Connaissez-vous les 10 mythes du cloud ?

Idée reçue # 1 – Le cloud est toujours une question d’argent.
Pas seulement et de moins en moins, car la décision de migrer dans le cloud répond avant tout à des considérations liées aux métiers, aux évolutions de périmètres, aux changements d’organisation et aux besoins d’agilité.

Idée reçue # 2 – Il faut être dans le cloud pour être performant.
Il est vrai que, généralement, le cloud améliore les performances d’un système d’information, améliore la perception des utilisateurs et facilite la vie des DSI et des métiers. Mais ce n’est pas exclusif, la performance peut très bien s’accroître sans un recours massif au cloud. Comme pour toute technologie ou application, le cloud est bon dans certains contextes et moins bon pour d’autres. Le curseur du cloud doit être placé au bon endroit.

Idée reçue # 3 – Le cloud devrait être utilisé pour tout.
Non, pas nécessairement, car toutes les applications ne sont pas éligibles au cloud, en fonction de leur création de valeur, de la difficulté de migration ou de leur dépendance envers d’autres composants du système d’information.

Idée reçue # 4 – « Parce que le PDG l’a décidé » suffit comme stratégie.
Une simple intention ne peut définir une stratégie et encore moins son exécution. L’approche cloud est, au contraire, le résultat de l’action de plusieurs parties prenantes (la direction générale bien sûr, mais aussi, et surtout, les métiers et les DSI), en prenant en compte tous les impacts.

Idée reçue # 5 – Une seule solution cloud suffit.
Cela peut effectivement suffire, mais dans des cas très particuliers et de moins en moins nombreux. Et il serait dommage de se priver de la diversité des services cloud et des opportunités qu’ils proposent pour créer de la valeur pour le système d’information, l’entreprises, ses collaborateurs, ses clients et des partenaires.

Idée reçue # 6 – Le cloud est moins sécurisé que les applications On Premise.
En réalité, c’est souvent l’inverse, de nombreuses études montrent que les entreprises, qu’elles que soient leur taille, restent très vulnérables via leurs systèmes d’information. Les fournisseurs de services cloud sont en grande majorité à l’état de l’art en matière de sécurité. De ce point de vue, une comparaison entre le nombre de cyber-attaques dans les entreprises et chez les prestataires de services cloud confirmerait que les premières sont beaucoup plus vulnérables…

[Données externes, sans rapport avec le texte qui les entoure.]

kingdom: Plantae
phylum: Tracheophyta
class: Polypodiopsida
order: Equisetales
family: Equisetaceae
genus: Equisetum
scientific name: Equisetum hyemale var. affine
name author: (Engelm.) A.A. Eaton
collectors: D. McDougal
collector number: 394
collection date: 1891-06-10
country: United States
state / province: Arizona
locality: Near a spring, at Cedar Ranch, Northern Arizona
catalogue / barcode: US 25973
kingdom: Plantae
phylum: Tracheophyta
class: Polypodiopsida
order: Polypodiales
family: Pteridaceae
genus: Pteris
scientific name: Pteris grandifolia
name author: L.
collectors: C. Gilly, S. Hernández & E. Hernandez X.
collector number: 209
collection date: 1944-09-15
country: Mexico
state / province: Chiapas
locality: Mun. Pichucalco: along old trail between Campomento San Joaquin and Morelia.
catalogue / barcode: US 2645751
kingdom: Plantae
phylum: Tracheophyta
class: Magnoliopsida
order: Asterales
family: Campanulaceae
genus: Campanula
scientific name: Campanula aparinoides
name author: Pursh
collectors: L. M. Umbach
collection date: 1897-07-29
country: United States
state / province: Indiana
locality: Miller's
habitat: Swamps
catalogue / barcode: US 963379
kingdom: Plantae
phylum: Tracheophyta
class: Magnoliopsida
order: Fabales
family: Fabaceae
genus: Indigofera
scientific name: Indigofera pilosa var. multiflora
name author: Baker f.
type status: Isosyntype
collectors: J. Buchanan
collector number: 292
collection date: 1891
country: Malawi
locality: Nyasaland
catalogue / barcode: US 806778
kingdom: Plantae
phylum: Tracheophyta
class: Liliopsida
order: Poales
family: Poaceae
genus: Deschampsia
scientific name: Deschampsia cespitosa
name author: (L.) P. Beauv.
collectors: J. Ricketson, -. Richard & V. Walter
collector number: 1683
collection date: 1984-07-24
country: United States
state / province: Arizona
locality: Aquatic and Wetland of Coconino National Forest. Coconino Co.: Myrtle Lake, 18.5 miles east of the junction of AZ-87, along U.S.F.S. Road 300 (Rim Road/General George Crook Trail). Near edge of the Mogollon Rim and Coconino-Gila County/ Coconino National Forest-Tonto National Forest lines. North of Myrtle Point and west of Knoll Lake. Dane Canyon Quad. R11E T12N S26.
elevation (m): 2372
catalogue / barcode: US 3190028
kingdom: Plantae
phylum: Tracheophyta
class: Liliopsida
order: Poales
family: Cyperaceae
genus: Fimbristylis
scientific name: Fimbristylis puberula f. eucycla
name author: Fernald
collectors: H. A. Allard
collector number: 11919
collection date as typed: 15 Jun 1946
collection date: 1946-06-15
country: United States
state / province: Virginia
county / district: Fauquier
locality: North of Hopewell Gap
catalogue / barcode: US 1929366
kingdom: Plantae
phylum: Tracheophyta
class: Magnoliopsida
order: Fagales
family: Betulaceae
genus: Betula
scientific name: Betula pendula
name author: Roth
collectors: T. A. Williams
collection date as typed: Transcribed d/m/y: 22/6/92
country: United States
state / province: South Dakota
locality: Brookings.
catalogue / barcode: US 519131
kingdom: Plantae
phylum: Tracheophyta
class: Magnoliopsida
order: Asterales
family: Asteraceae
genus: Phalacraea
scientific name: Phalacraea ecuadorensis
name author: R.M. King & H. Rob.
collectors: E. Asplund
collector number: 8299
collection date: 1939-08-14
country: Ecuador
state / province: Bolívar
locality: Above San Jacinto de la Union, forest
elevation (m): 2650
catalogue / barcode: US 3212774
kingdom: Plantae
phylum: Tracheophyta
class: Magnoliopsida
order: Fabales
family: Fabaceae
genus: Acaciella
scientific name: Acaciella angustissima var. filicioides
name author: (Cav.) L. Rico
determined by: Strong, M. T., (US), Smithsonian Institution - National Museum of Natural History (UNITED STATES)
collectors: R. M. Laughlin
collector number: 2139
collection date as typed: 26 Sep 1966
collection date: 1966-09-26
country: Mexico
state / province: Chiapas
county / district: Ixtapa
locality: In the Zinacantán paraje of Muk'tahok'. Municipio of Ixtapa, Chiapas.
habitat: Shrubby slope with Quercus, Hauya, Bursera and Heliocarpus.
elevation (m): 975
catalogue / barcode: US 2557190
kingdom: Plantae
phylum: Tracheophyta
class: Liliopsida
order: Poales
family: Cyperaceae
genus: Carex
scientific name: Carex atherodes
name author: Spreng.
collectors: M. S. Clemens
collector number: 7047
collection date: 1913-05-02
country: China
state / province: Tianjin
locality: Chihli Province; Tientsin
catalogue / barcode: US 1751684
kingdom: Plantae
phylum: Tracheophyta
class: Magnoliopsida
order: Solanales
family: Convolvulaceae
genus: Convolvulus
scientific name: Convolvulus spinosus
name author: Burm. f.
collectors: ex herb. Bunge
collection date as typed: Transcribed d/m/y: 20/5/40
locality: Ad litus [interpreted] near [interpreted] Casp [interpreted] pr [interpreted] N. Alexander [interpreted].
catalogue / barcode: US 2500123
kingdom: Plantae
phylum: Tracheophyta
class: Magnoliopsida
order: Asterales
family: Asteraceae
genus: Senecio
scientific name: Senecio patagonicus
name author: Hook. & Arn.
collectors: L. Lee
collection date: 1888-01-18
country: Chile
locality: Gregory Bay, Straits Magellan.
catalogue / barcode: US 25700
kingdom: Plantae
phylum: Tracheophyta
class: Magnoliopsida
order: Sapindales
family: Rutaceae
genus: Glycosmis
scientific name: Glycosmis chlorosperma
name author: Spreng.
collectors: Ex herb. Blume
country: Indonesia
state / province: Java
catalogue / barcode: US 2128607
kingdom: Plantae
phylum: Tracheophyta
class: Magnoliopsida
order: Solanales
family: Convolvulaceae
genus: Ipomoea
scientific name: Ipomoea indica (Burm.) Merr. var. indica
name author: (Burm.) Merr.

Idée reçue # 7 – Le cloud n’est pas adapté aux applications critiques.
Le cloud est adapté à tous types d’applications, à supposer que les projets soient menés avec des pratiques à l’état de l’art, notamment avec une sérieuse et exhaustive analyse des risques, une évaluation de la criticité des applications concernées, des migrations contrôlées, des garanties contractuelles et des ressources suffisantes de part et d’autre et un business case pertinent créateur de valeur pour l’entreprise.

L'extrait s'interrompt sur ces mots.